_Problem set_
1 > According to the essay on Singapore below, why were many freedoms and choices postponed? Answer in one to three sentences.
2 > Please resume the essay on Singapore below, not the data, starting right after its final sentence.

_Reading passage_
------------------------------------------------------------

My thought-experiment is that Singapore is one of socitalism’s greatest exemplars. Seen from its five public goods it looks like an exception to the rule of political inaction and failed promises, and one with the lowest rate of corruption in the world (after Denmark, according to Transparency International). Doubters of this narrative may find exceptions to the exceptions, and architectural ones can point to some fast and cheap building – often the rule in Asia. Yet in the larger social balance sheet, over 50 years the Three Ms also have proved generally positive: industrial Modernisation, social Modernity and cultural Modernism (the last, still mostly to come).
Diagram 2 Charles Jenks essay
Faustian bargains and balance sheets
There is, however, the usual price to be paid. As writers such as Johann Wolfgang von Goethe well understood, and as he dramatised in 1831, all forms of capitalism entail creative destruction and a balance struck between many such polarities. In his theatrical poem Faust: A Tragedy, the Three Ms of progress lead inexorably to a trade-off, the legendary Faustian bargain with the devil. Here there is a surprising parallel with Singapore for, in Act Five of the German drama, the older Faust becomes a developer involved with the planned improvement in the lives of his subjects. This involves land reclamation, the building of dykes and dams to push back the sea (20 per cent of Singapore has been created this way, a key government policy). But Faust has to destroy a venerable chapel that gets in the way of progress, and remove an old couple (who are accidentally killed, as the devil over-interprets Faust’s instructions). The tragedy almost ends with the hero Faust blinded, and dying – but then, in another reversal, his soul is wafted to heaven by well-orchestrated angels, where the drama finally closes with a triumphant wilderness garden of nature. It has lovely gorges, green forests, desert cacti and rock outcrops, which disclose the parable of nature returned – a kind of botanic garden as born-again jungle – ever a staple of Germanic, romantic hope.
Diagram 3 Charles Jenks Essay
It is pushing the parallel a bit far, yet in the 1960s Lee Kuan Yew led the city-state towards progressive development with the tough, pragmatic maxim, ‘poetry is a luxury we cannot afford’. And to ensure economic development, a lot of freedoms and choice were postponed into the far-off future. But there are curious and positive parallels with the Germanic myth. Lee insisted the concrete jungle, which had to be built quickly, should become a new Garden City and then the ‘City in a Garden’, with an ever-increasing real jungle of tropical plants. Thus, the Botanic Garden, which the British had started in the 1850s, was to burgeon on reclaimed land into the Gardens by the Bay of 2012. As we will see, other positive-sum bargains followed, reminding us that although Faust ended tragically, he also ended as a kind of Germanic hero.³
Diagram 4 Charles Jenks essay
Diagram 5 Charles Jenks essay
Comparing bargains is to compare balance sheets and weigh how much one loses and gains. With Singapore that means thinking about its rare status, as one of three or four major city-states in the world. Compared with Western versions, I find it a more dynamic and interesting place than Monaco and Luxembourg, and (in some ways) the Vatican City (especially if you are a Protestant). In other ways, Singapore has a more creative population than Qatar, Bahrain, Abu Dhabi and Dubai. Western sceptics point out that Washington DC is itself a military city-state, not controlled by its country, and that London is a financial city-state independent of Britain. There is much (inconclusive) proof for both propositions, as with any thought-experiment, but today the idea of city power is certainly on the rise. The top 50 global cities are wresting back sovereignty from their national political leaders who, it appears, have lost control of housing and urbanism, ecology and economy, lost control of migration and public services. From the perspective of disconsolate Europeans, the city-state with its effective control has important lessons to teach the world. Moreover many city mayors and architects dream of having the Singapore’s Urban Redevelopment Authority (URA) – with some real authority.

------------------------------------------------------------

_Available data_

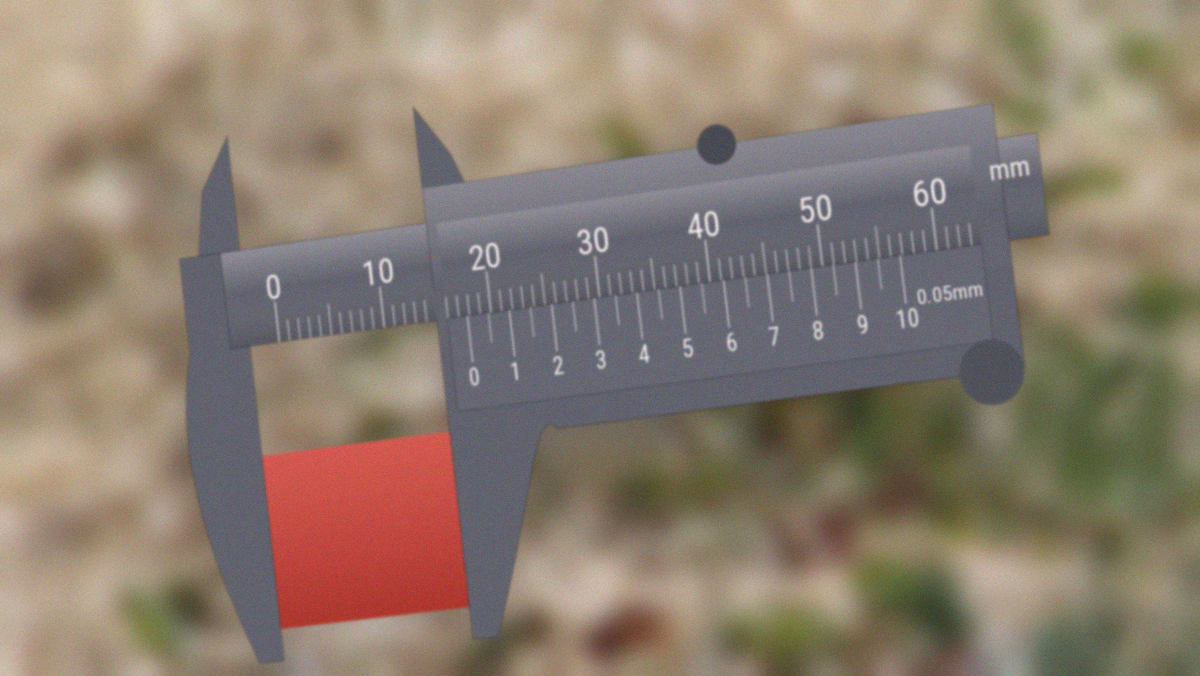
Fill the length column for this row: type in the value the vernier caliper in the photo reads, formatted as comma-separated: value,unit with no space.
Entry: 17.8,mm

------------------------------------------------------------

_List of answers_
1 > They were postponed to ensure economic development. In the 1960s, Lee Kuan Yew led the city-state toward progressive development under the tough, pragmatic maxim "poetry is a luxury we cannot afford."

2 >
‘Bigness is no longer part of any urban tissue. It exists; at most, it coexists. Its subtext is: fuck context’
Alan Choe, former chief planner of URA, explained to me how effective this body is compared with planners elsewhere. Because it can, with the government, create land (as I mentioned, a key policy) it can control and increase its value. So it can also entice (or force) developers to do its bidding. Economic incentives are attached that reward developers who build in green measures, along with the other social goods that are mandated as part of their bargain. Hence the balanced public wealth that has grown over 50 years: progress by implicit social engineering. Again, it is a Faustian bargain that leads to a benign social contract between the government and the people. (In the wager are such things as the world’s second-largest gambling casino, a private development by Las Vegas Sands that, in effect, subsidises public projects – and, above all, the Gardens by the Bay).
Diagram 6 Charles Jenks essay
The social contract is implicit like the British constitution, but reaffirmed by the re-election of the People’s Action Party (PAP) which has not lost in 50 years (a world record of some sort). When its majority goes down to 60 per cent positive, as it did in 2011, PAP quickly responds to the popular signal – the social contract is, for the moment, highly interactive. Other cities of the world may try to practise such urban enticements for the public good, but they often fail because Western politicians are underpaid or corruption leaks into social contracts, and the bureaucracies are too big to manage (or as the saying goes, the banks too big to fail).
What is Generic Individualism?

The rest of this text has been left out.